Pose and size estimates:
# # # # #

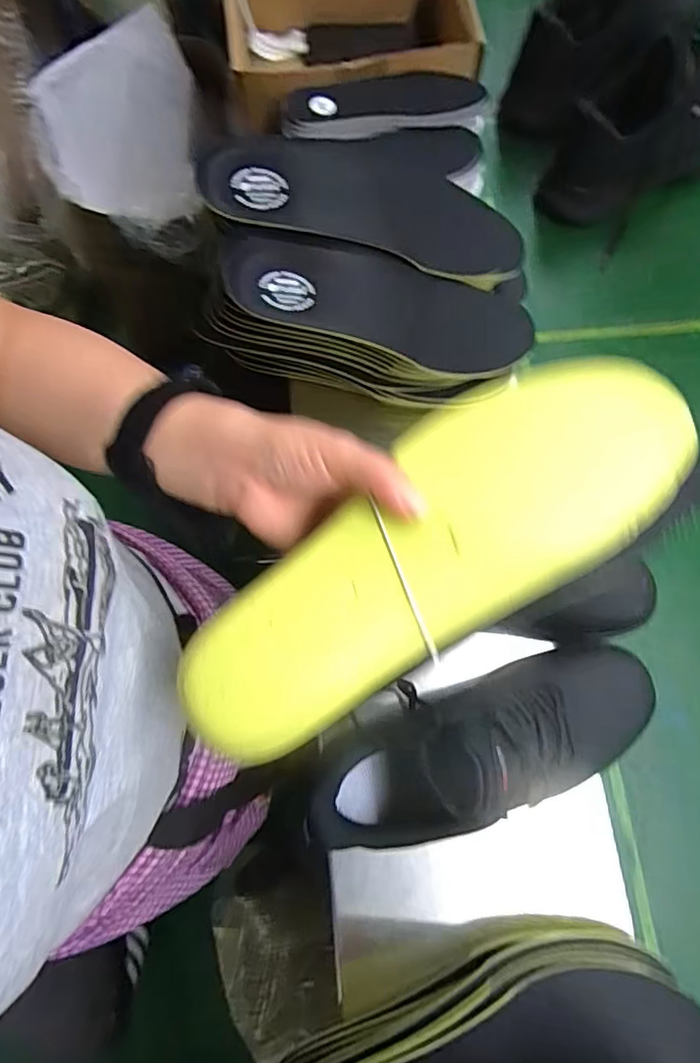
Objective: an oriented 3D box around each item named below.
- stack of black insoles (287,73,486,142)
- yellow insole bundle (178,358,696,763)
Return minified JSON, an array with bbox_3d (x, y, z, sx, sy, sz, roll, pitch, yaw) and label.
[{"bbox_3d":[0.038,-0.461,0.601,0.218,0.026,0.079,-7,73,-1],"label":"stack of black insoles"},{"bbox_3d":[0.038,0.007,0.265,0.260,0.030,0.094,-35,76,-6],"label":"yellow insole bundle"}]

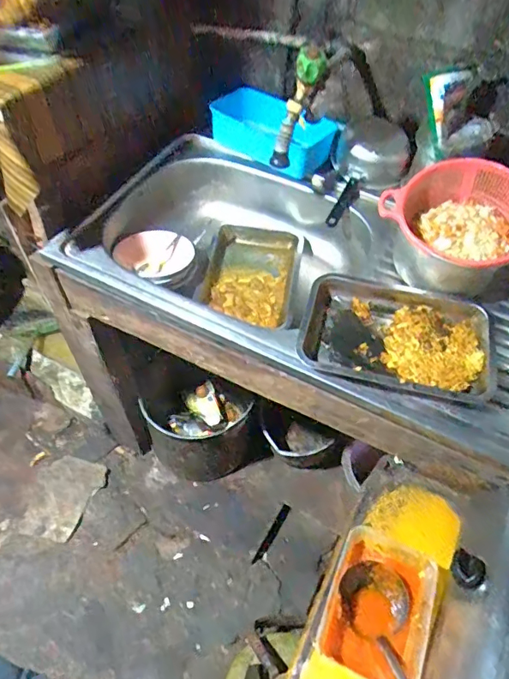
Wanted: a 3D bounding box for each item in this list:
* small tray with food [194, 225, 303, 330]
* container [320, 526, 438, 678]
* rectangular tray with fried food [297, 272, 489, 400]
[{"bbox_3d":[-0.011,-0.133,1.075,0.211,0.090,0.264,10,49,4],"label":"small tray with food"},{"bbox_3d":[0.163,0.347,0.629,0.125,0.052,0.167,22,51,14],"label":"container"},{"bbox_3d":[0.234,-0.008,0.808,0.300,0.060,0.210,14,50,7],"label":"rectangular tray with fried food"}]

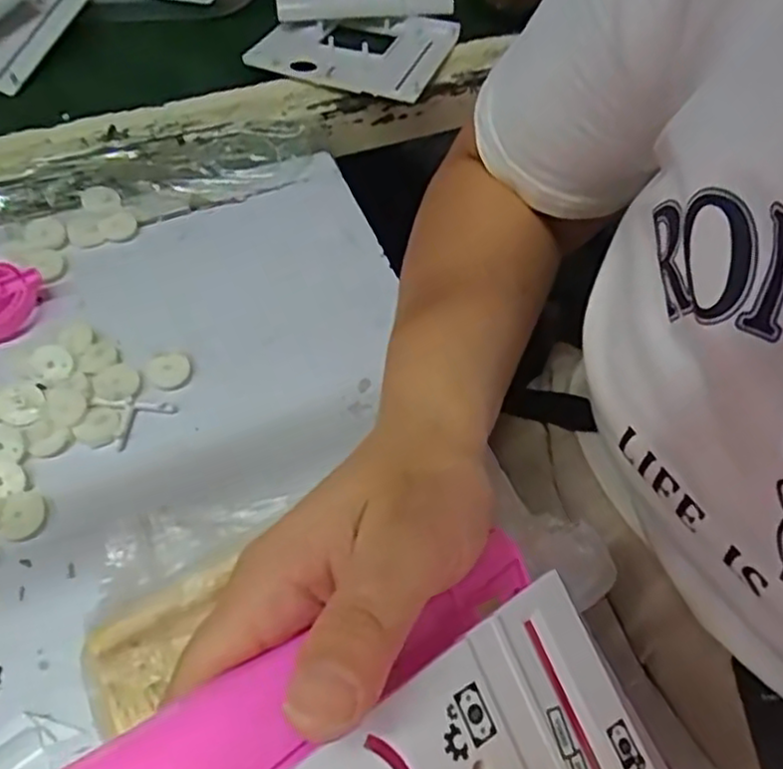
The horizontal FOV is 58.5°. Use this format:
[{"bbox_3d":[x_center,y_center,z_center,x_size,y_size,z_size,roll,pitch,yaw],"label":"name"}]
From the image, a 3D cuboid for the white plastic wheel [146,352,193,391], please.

# # # # #

WHAT THIS TASK INVOLVES: What you output must match the data exactly, apart from the pictures, which are left out.

RESULT:
Objective: an oriented 3D box around each item named below.
- stack of black insoles (287,73,486,142)
- yellow insole bundle (178,358,696,763)
Return minified JSON, an array with bbox_3d (x, y, z, sx, sy, sz, roll, pitch, yaw) and label.
[{"bbox_3d":[0.038,-0.461,0.601,0.218,0.026,0.079,-7,73,-1],"label":"stack of black insoles"},{"bbox_3d":[0.038,0.007,0.265,0.260,0.030,0.094,-35,76,-6],"label":"yellow insole bundle"}]

Wanted: a 3D bounding box for each item in this list:
* small tray with food [194, 225, 303, 330]
* container [320, 526, 438, 678]
* rectangular tray with fried food [297, 272, 489, 400]
[{"bbox_3d":[-0.011,-0.133,1.075,0.211,0.090,0.264,10,49,4],"label":"small tray with food"},{"bbox_3d":[0.163,0.347,0.629,0.125,0.052,0.167,22,51,14],"label":"container"},{"bbox_3d":[0.234,-0.008,0.808,0.300,0.060,0.210,14,50,7],"label":"rectangular tray with fried food"}]

The horizontal FOV is 58.5°. Use this format:
[{"bbox_3d":[x_center,y_center,z_center,x_size,y_size,z_size,roll,pitch,yaw],"label":"name"}]
From the image, a 3D cuboid for the white plastic wheel [146,352,193,391], please.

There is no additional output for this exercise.